UIDs are generated server-side via `uuid.New()` (existing dep —
catalogd uses it). New UID for every Add and Revise. The data
model itself can't form cycles — every Revise points at an
EXISTING uid, and the new uid didn't exist a moment ago.

History walks defensively anyway: visited-set tracks UIDs seen
this walk; if we encounter a duplicate, return error. Protects
against corruption (manual edit, bug in a future op) without
constraining the happy path.

### Storage location

JSONL file path is configurable per store. Default:
`/var/lib/lakehouse/pathway/<name>.jsonl` for prod; tests use
`t.TempDir()`. Persistence is OPTIONAL — empty path means
in-memory only (matches vectord G1's pattern).
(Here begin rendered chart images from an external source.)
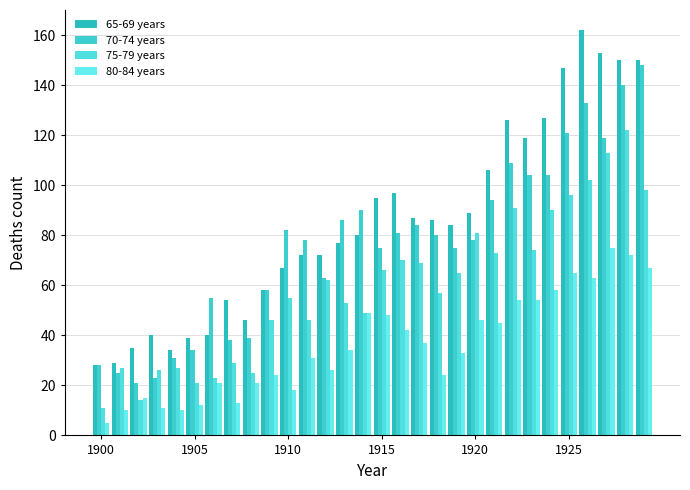

What are all the series names shown in the legend?

65-69 years, 70-74 years, 75-79 years, 80-84 years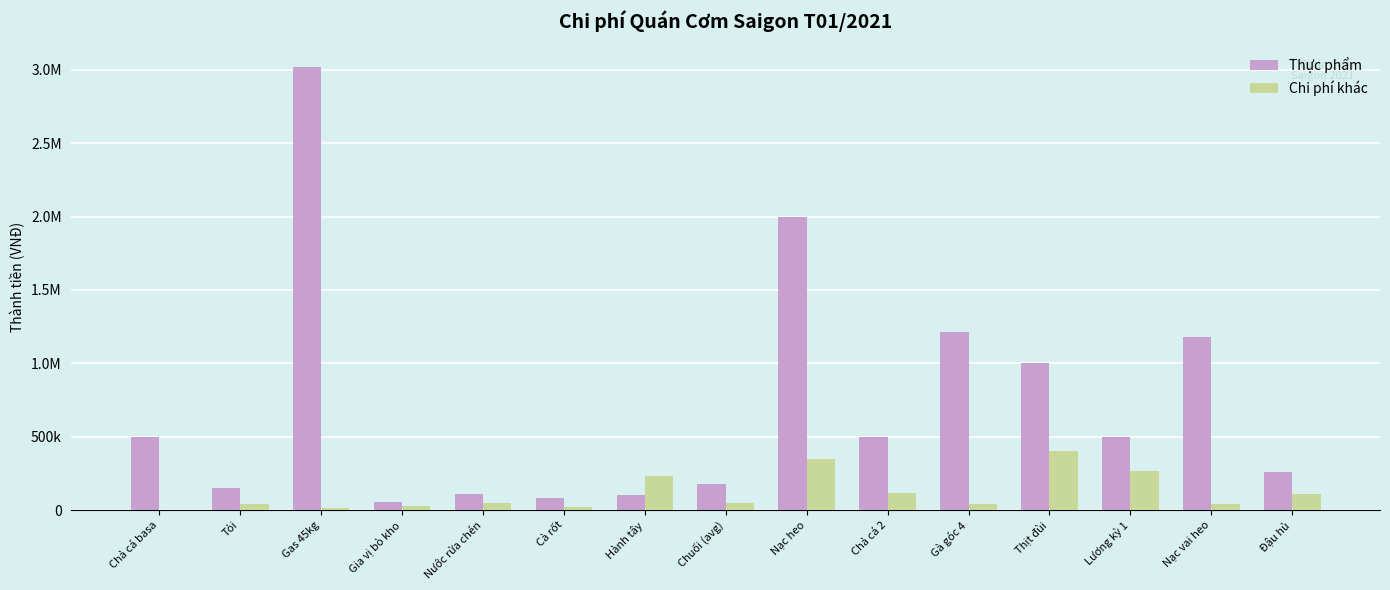

What are all the series names shown in the legend?

Thực phẩm, Chi phí khác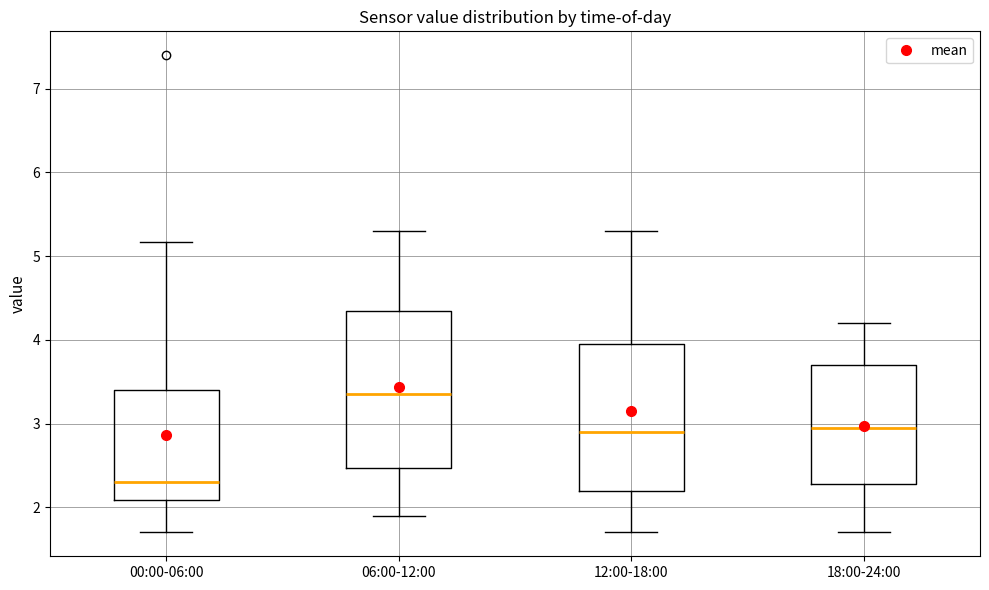

Which box has the highest median line?

06:00-12:00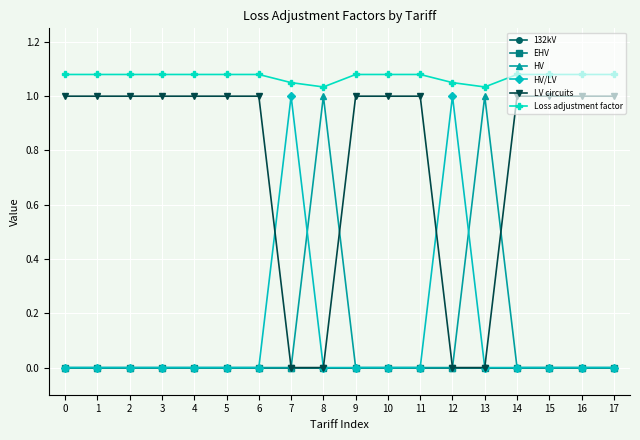

Rank the series by their maximum value, from lowest to highest.

132kV, EHV, HV, HV/LV, LV circuits, Loss adjustment factor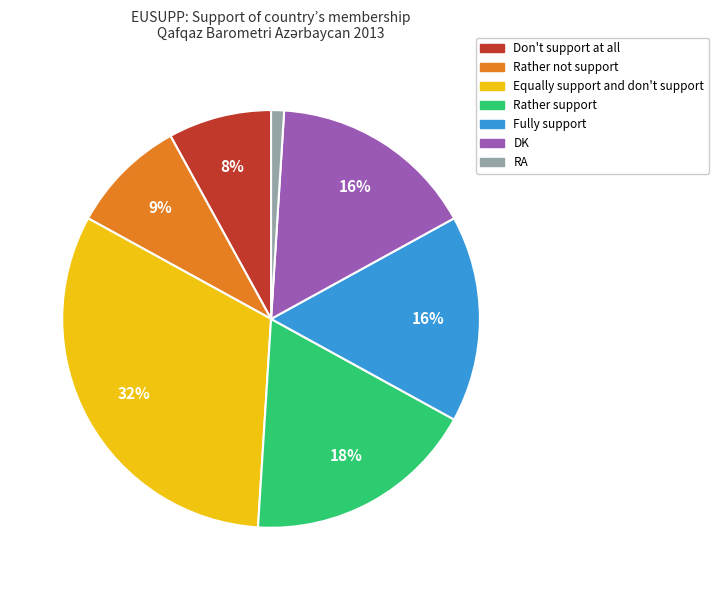

To the nearest percent, what is the difference between the DK and Rather support slice percentages?

2%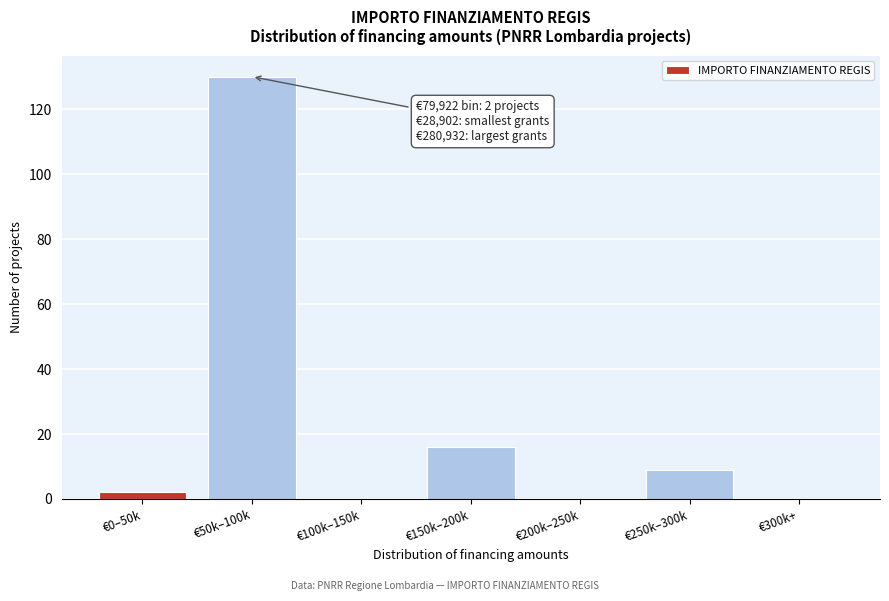

Reading right to left, extract all data points from this chart.

€300k+=0	€250k–300k=9	€200k–250k=0	€150k–200k=16	€100k–150k=0	€50k–100k=130	€0–50k=2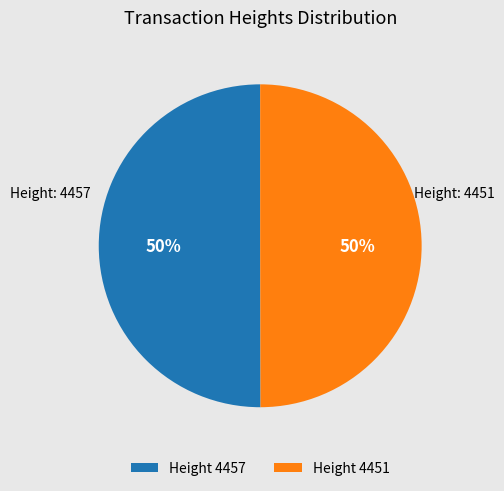

True or false: Height 4451 accounts for 50% of the total.

True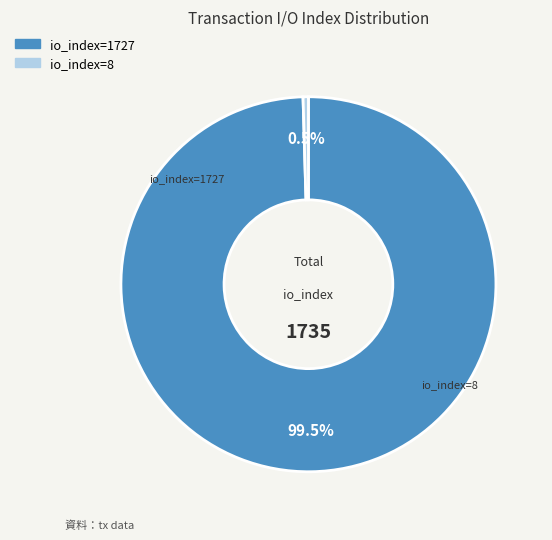

What percentage do io_index=8 and io_index=1727 together represent?

100.0%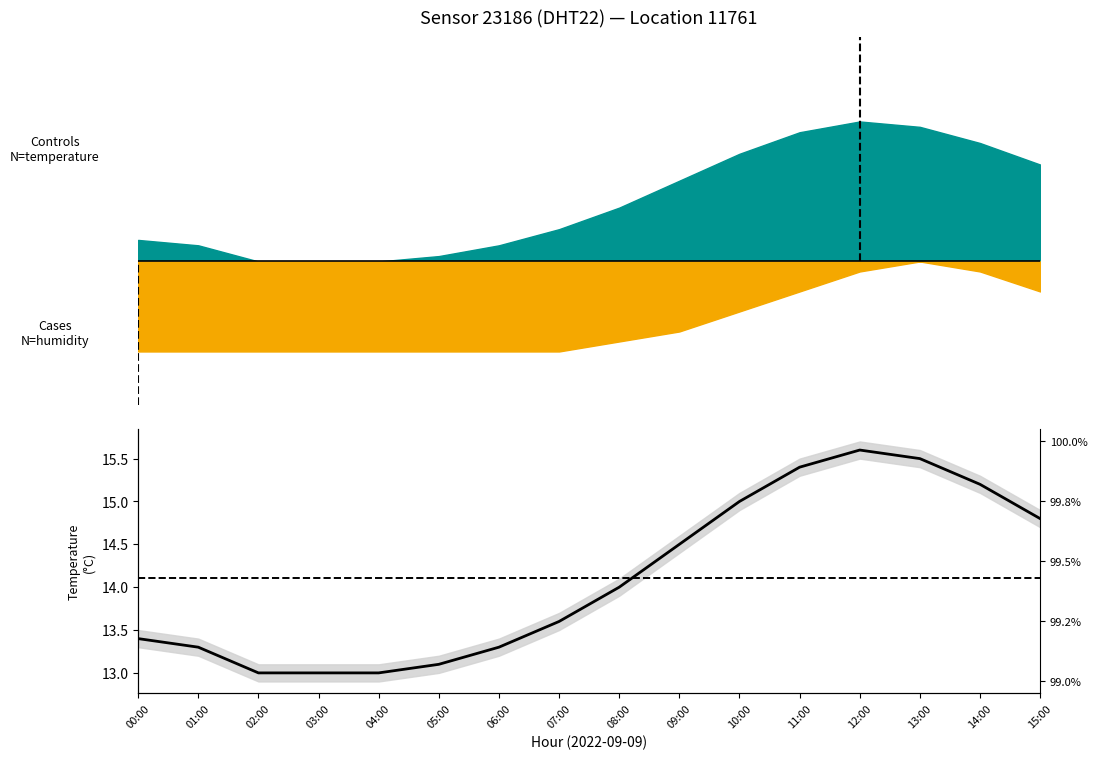

List the labels in order of value, smallest first.

02:00, 03:00, 04:00, 05:00, 01:00, 06:00, 00:00, 07:00, 08:00, 09:00, 15:00, 10:00, 14:00, 11:00, 13:00, 12:00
### What this ADR does NOT do

- **No HTTP surface decision.** Whether `cmd/pathwayd` is its own
  binary or routes get added to `cmd/vectord` is the next ADR's
  concern. The substrate is a pure library either way.
- **No vector index integration.** Pathway traces can carry a
  vector embedding in `Content` (caller decides), but this ADR
  doesn't define how the substrate integrates with `vectord`'s
  HNSW indexes. That's the staffing co-pilot's design problem
  when those layers compose.
- **No agent-loop semantics.** "When does an agent ADD vs
  REVISE?" is a workflow decision, not a substrate decision.

---

(Future ADRs from ADR-005 onward will be added as the Go
implementation accrues design decisions — e.g. observer fail-safe
semantics, distillation rebuild, gRPC adapter wire format, etc.)